Extracted entries ::
- - -

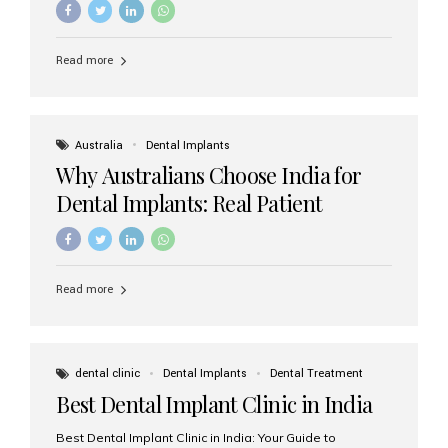
Read more
Australia
Dental Implants
Why Australians Choose India for
Dental Implants: Real Patient
Experiences & Cost Benefits
Read more
dental clinic
Dental Implants
Dental Treatment
Best Dental Implant Clinic in India
Best Dental Implant Clinic in India: Your Guide to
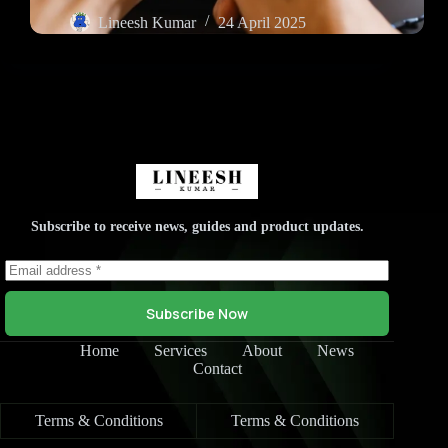
Lineesh Kumar
24 April 2025
Subscribe to receive news, guides and product updates.
Subscribe Now
Home
Services
About
News
Contact
Terms & Conditions
Terms & Conditions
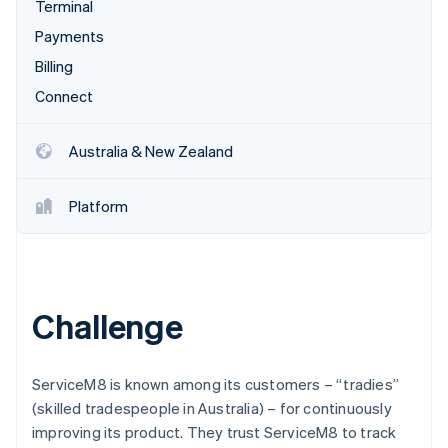
Partners
Terminal
See what's ahead
Stripe App Marketplace
Payments
Radar
Fraud prevention
Billing
Atlas
Connect
Start-up incorporation
Climate
Australia & New Zealand
Carbon removal
Identity
Platform
Online identity verification
Challenge
Stripe Sessions 2026
See how Stripe is building the economic infrastructure 
Watch now
ServiceM8 is known among its customers – “tradies”
(skilled tradespeople in Australia) – for continuously
improving its product. They trust ServiceM8 to track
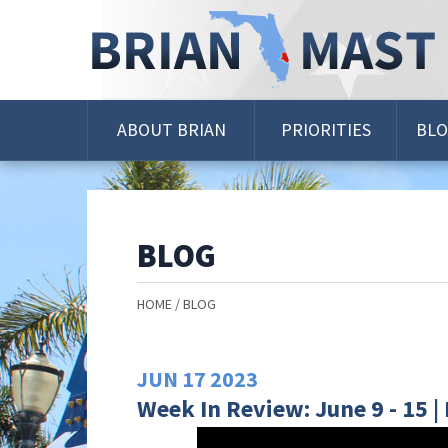
Skip
Navigation
ABOUT BRIAN
PRIORITIES
BL
BLOG
HOME
BLOG
JUN
17
2023
Week In Review: June 9 - 15 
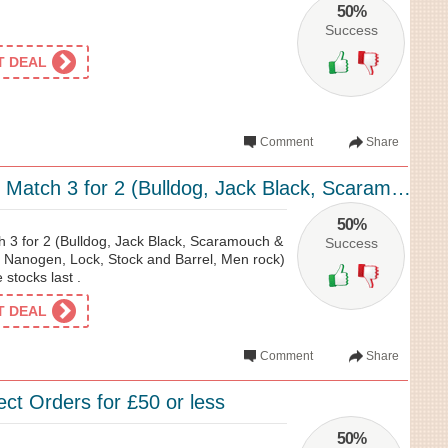
50%
Success
ET DEAL
Comment
Share
Men’s Mix and Match 3 for 2 (Bulldog, Jack Black, Scaramouch & Fandango, Menage, Na...
50%
 3 for 2 (Bulldog, Jack Black, Scaramouch &
Success
Nanogen, Lock, Stock and Barrel, Men rock)
 stocks last .
ET DEAL
Comment
Share
ect Orders for £50 or less
50%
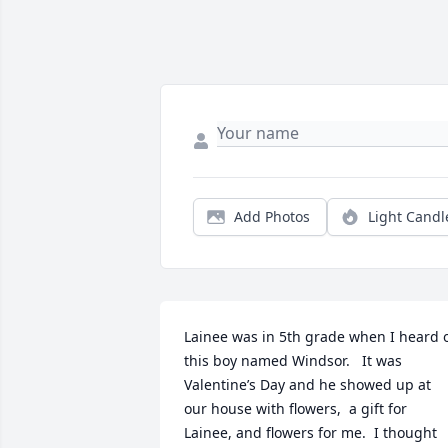
Add Photos
Light Candl
Lainee was in 5th grade when I heard o
this boy named Windsor.   It was 
Valentine’s Day and he showed up at 
our house with flowers,  a gift for 
Lainee, and flowers for me.  I thought 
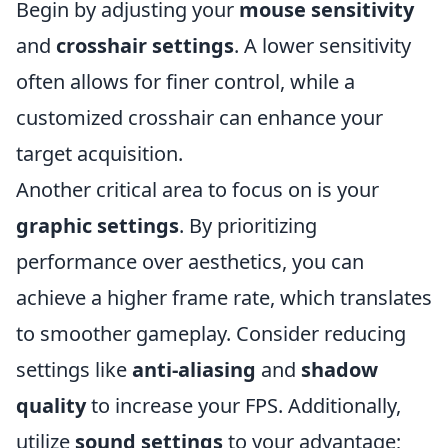
Begin by adjusting your
mouse sensitivity
and
crosshair settings
. A lower sensitivity
often allows for finer control, while a
customized crosshair can enhance your
target acquisition.
Another critical area to focus on is your
graphic settings
. By prioritizing
performance over aesthetics, you can
achieve a higher frame rate, which translates
to smoother gameplay. Consider reducing
settings like
anti-aliasing
and
shadow
quality
to increase your FPS. Additionally,
utilize
sound settings
to your advantage;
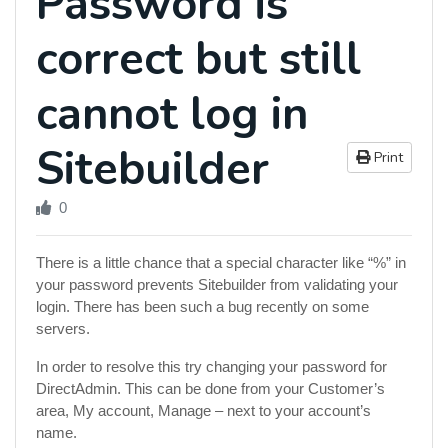
Password is
correct but still
cannot log in
Sitebuilder
Print
0
There is a little chance that a special character like “%” in
your password prevents Sitebuilder from validating your
login. There has been such a bug recently on some
servers.
In order to resolve this try changing your password for
DirectAdmin. This can be done from your Customer’s
area, My account, Manage – next to your account’s
name.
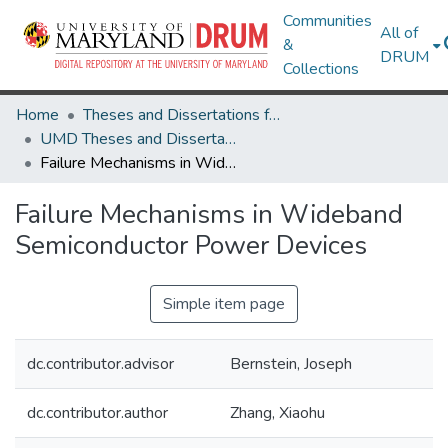
Communities
All of
&
DRUM
Collections
Home
Theses and Dissertations from UMD
UMD Theses and Dissertations
Failure Mechanisms in Wideband Semiconductor Power Devices
Failure Mechanisms in Wideband
Semiconductor Power Devices
Simple item page
dc.contributor.advisor
Bernstein, Joseph
dc.contributor.author
Zhang, Xiaohu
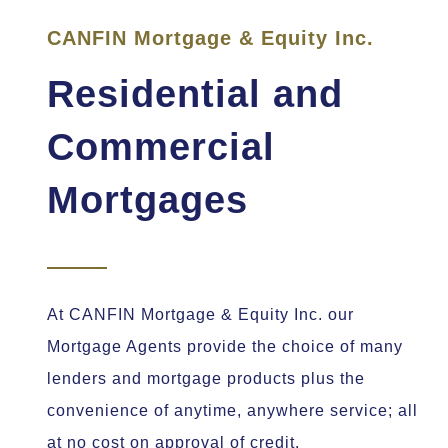
CANFIN Mortgage & Equity Inc.
Residential and
Commercial
Mortgages
At CANFIN Mortgage & Equity Inc. our
Mortgage Agents provide the choice of many
lenders and mortgage products plus the
convenience of anytime, anywhere service; all
at no cost on approval of credit.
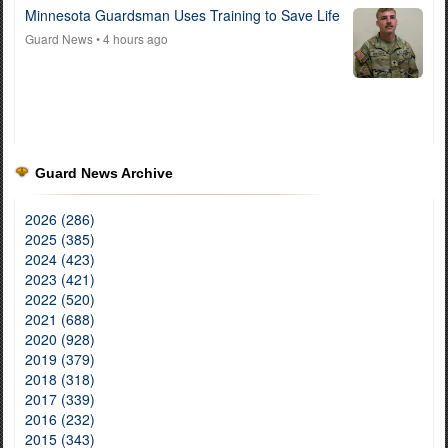
Minnesota Guardsman Uses Training to Save Life
Guard News
• 4 hours ago
Guard News Archive
2026 (286)
2025 (385)
2024 (423)
2023 (421)
2022 (520)
2021 (688)
2020 (928)
2019 (379)
2018 (318)
2017 (339)
2016 (232)
2015 (343)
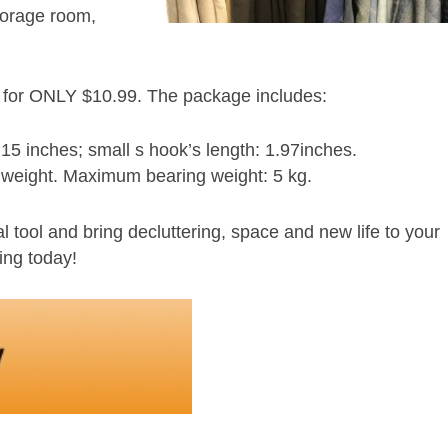
storage room,
n for ONLY $10.99. The package includes:
15 inches; small s hook’s length: 1.97inches.
 weight. Maximum bearing weight: 5 kg.
tool and bring decluttering, space and new life to your
ing today!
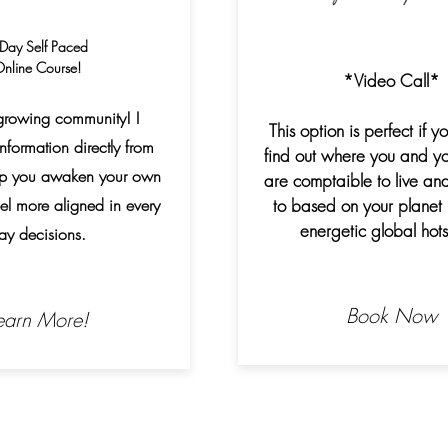
Day Self Paced
nline Course!
*Video Call*
growing community! I
This option is perfect if y
nformation directly from
find out where you and yo
elp you awaken your own
are comptaible to live and
feel more aligned in every
to based on your planet 
energetic global hots
ay decisions.
Book Now
earn More!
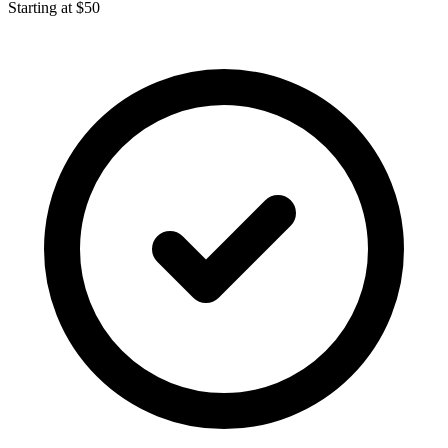
Starting at $50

- - -

What to work on :: Please quote the lines of the material, beginning with the first and ending with the one that contains "Best Dental Implant Clinic in India: Your", exactly as written and without any pictures.

Answer to the problem ::
Read more
Australia
Dental Implants
Why Australians Choose India for
Dental Implants: Real Patient
Experiences & Cost Benefits
Read more
dental clinic
Dental Implants
Dental Treatment
Best Dental Implant Clinic in India
Best Dental Implant Clinic in India: Your Guide to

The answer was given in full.